The phenomenon of doublespeak is nothing new. As Orwell wrote in his classic essay “Politics and the English Language:”
“In our time, political speech and writing are largely the defense of the indefensible. Things like the continuance of British rule in India, the Russian purges and deportations, the dropping of the atom bombs on Japan, can indeed be defended, but only by arguments which are too brutal for most people to face, and which do not square with the professed aims of the political parties. Thus political language has to consist largely of euphemism, question-begging and sheer cloudy vagueness. Defenseless villages are bombarded from the air, the inhabitants driven out into the countryside, the cattle machine-gunned, the huts set on fire with incendiary bullets: this is called pacification. Millions of peasants are robbed of their farms and sent trudging along the roads with no more than they can carry: this is called transfer of population or rectification of frontiers.”
In fact, historians tell us that this phenomenon occurs almost as far back in history as we are prepared to look, back even to the 5th century B.C.
But in our current age, when virtually every act of the criminal and almost universally-reviled political class requires this reality inversion, any speaking of the plain truth is a revolutionary act.
It is sometimes said that words are merely words, and that, carrying no weight, they have no relevance in the real world. On the contrary, as the philosopher Ludwig Wittgenstein noted nearly a century ago, “The limits of my language mean the limits of my world.” What is not expressible is not conceivable.
If the victims of US aggression are always and everywhere described as “terrorists” and “human shields” and “war criminals,” let alone “gooks” or “nips” or “sand niggers,” then defenders of those populations are at a disadvantage before they even begin their defense. Their opponents are defending “heroes” and “patriots” and “freedom fighters,” so how can they lose the argument?

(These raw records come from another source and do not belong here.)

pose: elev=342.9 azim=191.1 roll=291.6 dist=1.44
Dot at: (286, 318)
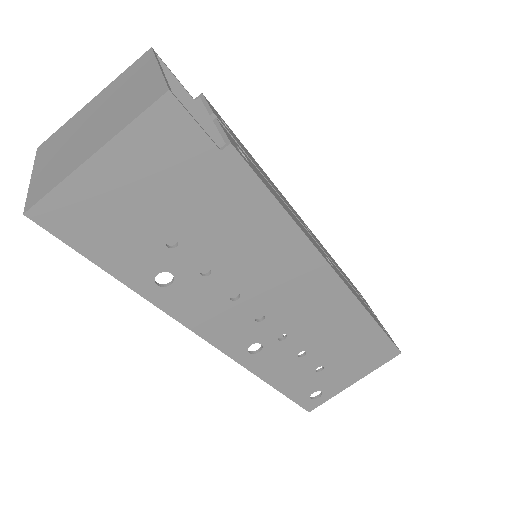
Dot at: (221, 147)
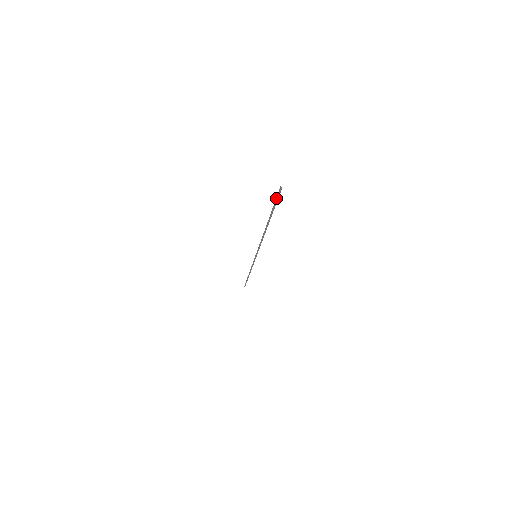
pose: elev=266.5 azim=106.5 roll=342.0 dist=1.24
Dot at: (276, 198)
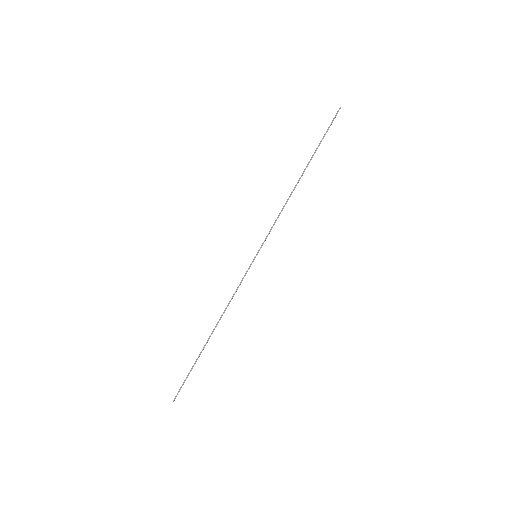
Dot at: (330, 124)
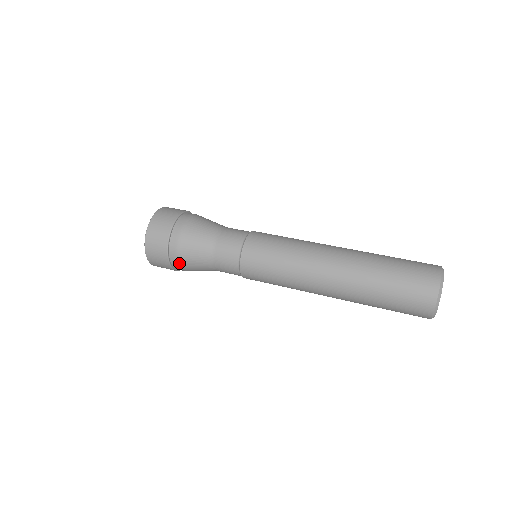
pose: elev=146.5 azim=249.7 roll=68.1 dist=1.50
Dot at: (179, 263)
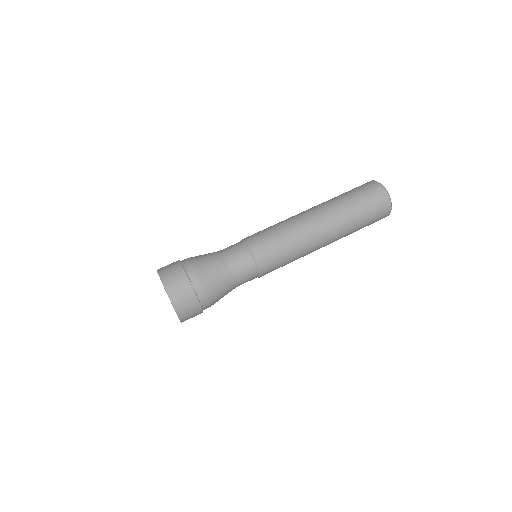
Dot at: (209, 300)
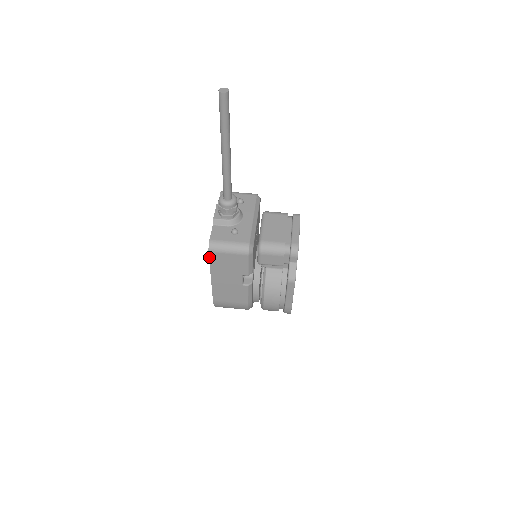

Merely putting a word in the form of a derogatory phrase creates in the mind of the listener the impression of something unsavory. People who care about the truth are mere “truthers,” after all. Tenth amendment supporters are “tenthers.” Those who prepare for the future are “preppers.” Want to demonize someone who does good things? Call them a do-gooder!
Language is the great tool of the tyrants. It always has been, and always will be. Patriots are expected to abide by a PATRIOT Act that destroys their Bill of Rights, support “surgical strikes” against “enemy combatants” by the Department of “Defense,” and cheer the award of the Nobel Peace Prize to those who wage war.
Our language has been weaponized against us.
Taking our cue from Orwell, then, we might observe that telling the truth is a revolutionary act, and calling things by their right name a revolutionary idea.
Yes, a rose is a rose is a rose. And torture by any other name is still torture. Down with Big Brother.